Deno: Allow wildcards in import maps

Created on 27 Jun 2019  路  9Comments  路  Source: denoland/deno

This is my import map, taking straight from tsconfig/paths

{
    "imports": {
        "@shared/*": [
            "../../shared/*"
        ],
        "@server/*": [
            "./components/*"
        ],
        "@brand/config.json": [
            "../config.json"
        ]
    }
}

I get this error

error: Uncaught ImportMapError: Unmapped bare specifier "@server/core"

Wildcards are important for pulling in shared codebases, keeping paths standardised across multiple projects. And also maintains proper compatibility with tsconfig paths statements.

This allows me to keep my import statements nice and compact, for readability's sake.

Most helpful comment

import-maps looks like it's moving real slow.... hopefully Deno doesn't wait for it to reach a conclusion

All 9 comments

import-maps looks like it's moving real slow.... hopefully Deno doesn't wait for it to reach a conclusion

@jpike88 @kevinkassimo I followed your discussion on Gitter.

It seems https://github.com/WICG/import-maps/issues/7 has stalled and there is no consensus yet. I would very much like to avoid implementing parts that are not yet specced - also there are other parts on spec that we should have before that (ie. merging import maps).

That said I believe you could make it work with little change to your import map:

{
    "imports": {
        "@shared/": [
            "../../shared/"
        ],
        "@server/": [
            "./components/"
        ],
        "@brand/config.json": [
            "../config.json"
        ]
    }
}

Also we might discuss some further use of paths in tsconfig.json, CC @kitsonk

Great... but now I've run into https://github.com/denoland/deno/issues/2506

My opinion is not to use something that isn't on a standard track. The behaviour of paths in the tsconfig.json was designed to mimic other loaders (like AMD, SystemJS) and other bundlers (like webpack). We _can't_ use it in the compiler (as it does no module resolution) and so we ignore it and warn that we ignore it. I say we keep it that way. We wouldn't want to take away import-maps, because it is a shipping standard (Chrome 74) and mediating between that and paths would be horrible.

But that will create a rather annoying barrier for entry for existing codebase migrations, and cause confusion amongst devs who are experienced in TS conventions, myself included. It's not just a minor tweak in a config file, it's a fundamental change to how our projects are structured, beyond current TS conventions and rules. I haven't even heard of import-maps till now, and I'll may never have to if I don't use deno, as it would be entirely up to the whims of TS.

Like I said in my other comment, you could wait it out until the TS team decides to make the requisite tweaks to match these standards. But that might delay exposure and adoption of deno for quite some time. If that's intentional, then I guess I have no argument.

I haven't even heard of import-maps till now, and I'll may never have to if I don't use deno, as it would be entirely up to the whims of TS.

You will hear of import-maps, it solves a big problem that people have been avoiding. Chrome shipped the first built-in module, and it uses import maps is specifically designed to allow the loading of polyfills where the modules are not built in. Built in modules are a thing, import maps are a thing. Just because you weren't aware of them doesn't mean they weren't a thing.

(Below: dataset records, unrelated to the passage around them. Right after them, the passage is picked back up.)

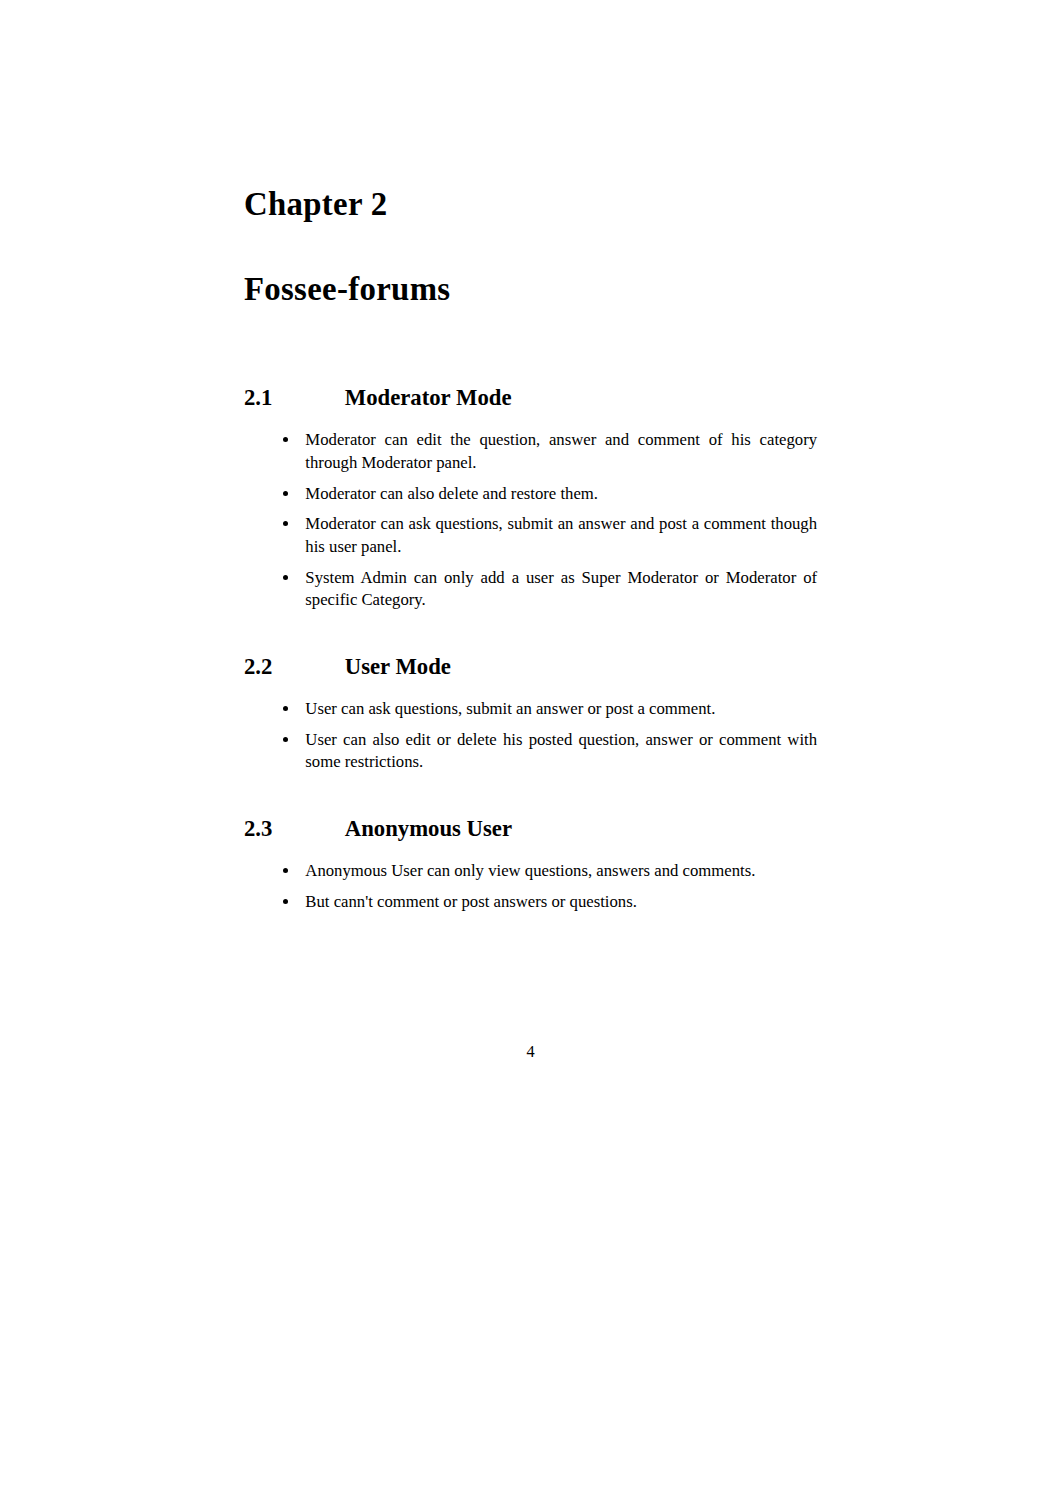Chapter 2
Fossee-forums
2.1 Moderator Mode
Moderator can edit the question, answer and comment of his category through Moderator panel.
Moderator can also delete and restore them.
Moderator can ask questions, submit an answer and post a comment though his user panel.
System Admin can only add a user as Super Moderator or Moderator of specific Category.
2.2 User Mode
User can ask questions, submit an answer or post a comment.
User can also edit or delete his posted question, answer or comment with some restrictions.
2.3 Anonymous User
Anonymous User can only view questions, answers and comments.
But cann't comment or post answers or questions.
4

One could argue we aren't building something for today, we are building something for tomorrow. Deno is very unstable. It will likely still have major breaking API changes, but we know some principles, which are to build on open web standards. We waited to even consider solving the problem of module remapping until import maps shipped in at least one browser. Also, Deno isn't designed to be TypeScript only. It can and should run JavaScript just perfectly fine and tying a feature related to resolving modules to a TypeScript configuration file doesn't make a whole load of sense in my opinion.

One could argue we aren't building something for today, we are building something for tomorrow.

I agree on this part.

Deno is born to experiment with new standards and more web APIs. It is destined to be unstable at this moment, like the early days of Node. But it is different from Node nowadays, what Node might dare not to do because of backward compatibility and community backlash for even simply a small behavioral change, we go and experiment for better. Otherwise why are we even trying to build it?

TypeScript is built with the knowledge of existing technologies. Deno is too new to the TypeScript people, just like Node was too new to v8 people years ago. Node only receives decent attention from v8 after it grows along its own path, and I would imagine the same for Deno if it were to be successful, under the precondition that I (personally) would rather it fail instead of surviving under the unreasonable fear from the Old Ones (tipping hat to Lovecraft).

Deno is too new to the TypeScript people

Well, they know quite a lot about us... But diverting core team engineering effort is a different story. We have snapshotting capability in Deno, something that TypeScript was looking at to increase the performance of tsc and I did a POC with it a while ago, something I should dust off again (now that we split core and TypeScript has done some performance refactorings). The original POC didn't actually make a significant difference to the performance of tsc because tsc doesn't allocate a lot of objects until it starts actually starts building a project, so to get real advantages, tsc would need to be pre warmed.